Bitcoin startet nahezu unverändert in den Mittwoch. Die größte Kryptowährung notiert am Mittwochmorgen bei rund 66.000 US-Dollar. Auf 24-Stunden-Sicht steht damit ein Plus von etwa 0,8 Prozent zu Buche, in den vergangenen sieben Tagen verteuerte sich BTC um rund 2,2 Prozent. Ethereum handelt auf Tagessicht mit einem Minus von etwa 0,1 Prozent nahezu unverändert. Solana fällt um rund ein Prozent, während XRP um etwa 0,3 Prozent zulegen kann.

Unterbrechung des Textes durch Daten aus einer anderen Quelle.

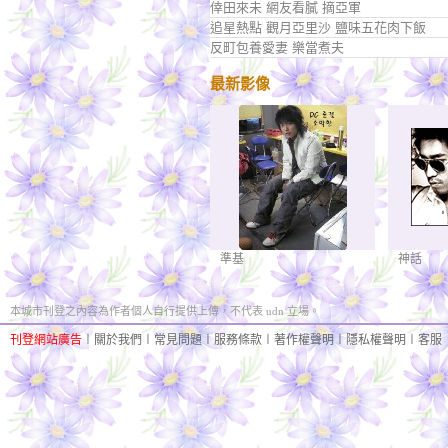
倖田來未 網友看膩 摘亞軍
追星熱點 觀月亞里沙 鹽味五花肉下飯
反町包養愛妻 樂當煮夫
最新影像
準基
神話
本城市刊登之內容為作者個人自行提供上傳，不代表 udn 立場。
刊登網站廣告
︱
關於我們
︱
常見問題
︱
服務條款
︱
著作權聲明
︱
隱私權聲明
︱
客服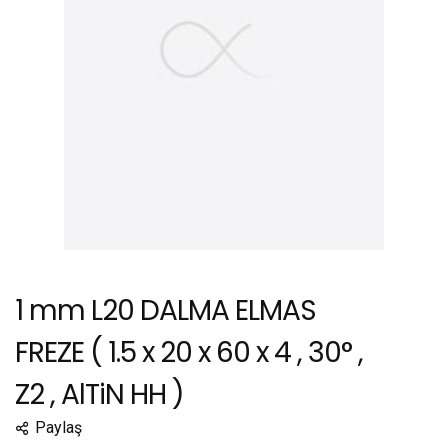
1 mm L20 DALMA ELMAS
FREZE ( 1.5 x 20 x 60 x 4 , 30° ,
Z2 , AlTiN HH )
Paylaş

Unterstützung erhält Bitcoin weiterhin vom freundlicheren Umfeld an den traditionellen Finanzmärkten. Vor allem Halbleiter- und Technologiewerte erholen sich deutlich. Gleichzeitig fiel der Yen auf mehr als 163 Yen je US-Dollar und damit auf den schwächsten Stand seit Jahrzehnten. Steigende Ölpreise und höhere Anleiherenditen bleiben jedoch mögliche Belastungsfaktoren für Risk Assets.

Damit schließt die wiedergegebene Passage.